Museum files contain a copy of part of a pamphlet about Calvert’s collection, published sometime between 1890 and 1897, in which are mentioned “Neam Nam. Implements, between thirty and forty years ago. These cannibal races of Central Africa were visited and a very large collection obtained from them. Their work was very good; the arrow heads are most elaborate. At that time no intercourse with civilised nations allowed them to obtain iron; all they had to rely upon was Meteoric Falls.” This is assumed to have been written by John Calvert or his son Albert F. Calvert (information provided by Michael P. Cooper).

A piece of spade blade currency of similar form is illustrated by Boccassino, used by the Acholi as currency (p. 231 fig. 40, bottom).

Rachael Sparks 30/9/2005.

Primary Documentation:
Accession Book Entry [BI, p. 94] - 1898. [insert] 61 [end insert] SALE AT STEVENS’ - Purch[ased]. at the J. Calvert sale, 8.12.97. (repaid to the curator Feb. 1898). [insert] 1-2 [end insert] - [One of] 2 large pieces of iron money (spade-blade shaped), Niam Niam tribe, Central Africa. 17/-.
Additional Accession Book Entry [p. 94, ext to entry] - P. R. F. [item also has a blue ink tick beside it].
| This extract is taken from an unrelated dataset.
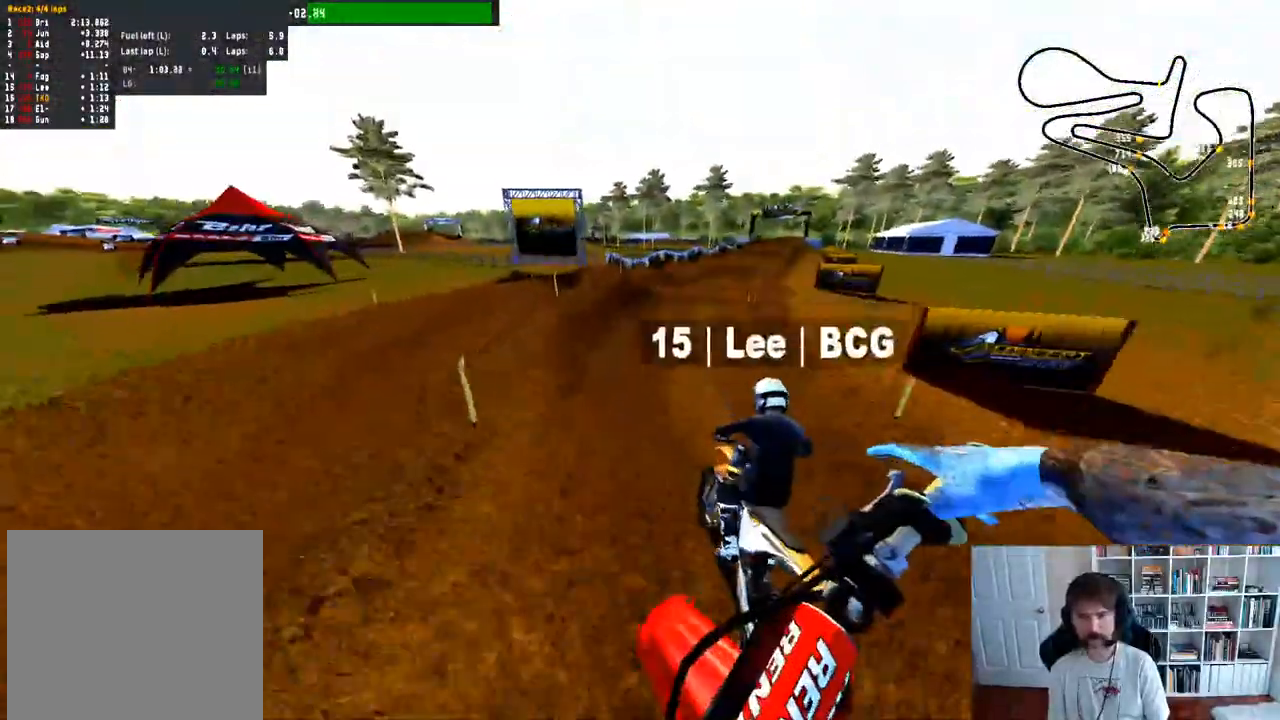
{"buttons": [], "left_stick": "right", "right_stick": "center", "events": [[33, "R2", "down"], [183, "R2", "up"], [250, "R2", "down"], [383, "R2", "up"]]}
Card Catalogue Entry - There is no further information on the catalogue card [RTS 2/2/2004].

Related Documents File
- RDF 1898.61.1 contains a series of emails and letters from Michael Cooper, dating from late 1997 to 1998, that provide biographical information on John Calvert. These indicate that Calvert was known as a gold miner and collector, who supposedly had 3000 ethnographical specimens which he had collected himself during an expedition with a private company to look for gold in Zande territory in 1857. However Calvert is known to have invented numerous stories about his own exploits, so this expedition may not have taken place, and it is possible that the objects were acquired by other means. As Petherick, Mansfield Parkyns and others were collecting in Zande country from around the same time as Calvert’s ‘visit’ (and selling them on from the 1860's), it is quite possible that similar material was available for purchase in the auction rooms of the day (e.g. Sotherby's, Stevens). Calvert’s own ethnographic material was auctioned by Stevens in several lots (8th November, 29th November, 8th December 1897, and 5-6th July 1898). E.G. Allingham (Romance of the Rostrum, 1924) states that Calvert’s collection included items from Dor [Bongo] country, so his African material may have been of mixed cultural origins, not solely Zande.
The RDF also contains a copy of part of a pamphlet about Calvert’s collection, published sometime between 1890 and 1897, in which are mentioned “Neam Nam. Implements, between thirty and forty years ago. These cannibal races of Central Africa were visited and a very large collection obtained from them. Their work was very good; the arrow heads are most elaborate. At that time no intercourse with civilised nations allowed them to obtain iron; all they had to rely upon was Meteoric Falls.” This is assumed to have been written by John Calvert or his son Albert F. Calvert [RTS 7/1/2004; all above information provided by Michael P. Cooper, Mineralist, and Museums Registrar for Nottingham City Museums and Art Gallery].

Old Pitt Rivers Museum label - Iron 'SPADE-BLADE' MONEY. NIAM NAM, CEN. AFRICAL. J. Calvert coll. Purch. 1898 (Stevens) [rectangular metal-edged tag, tied to object; RTS 15/6/2004].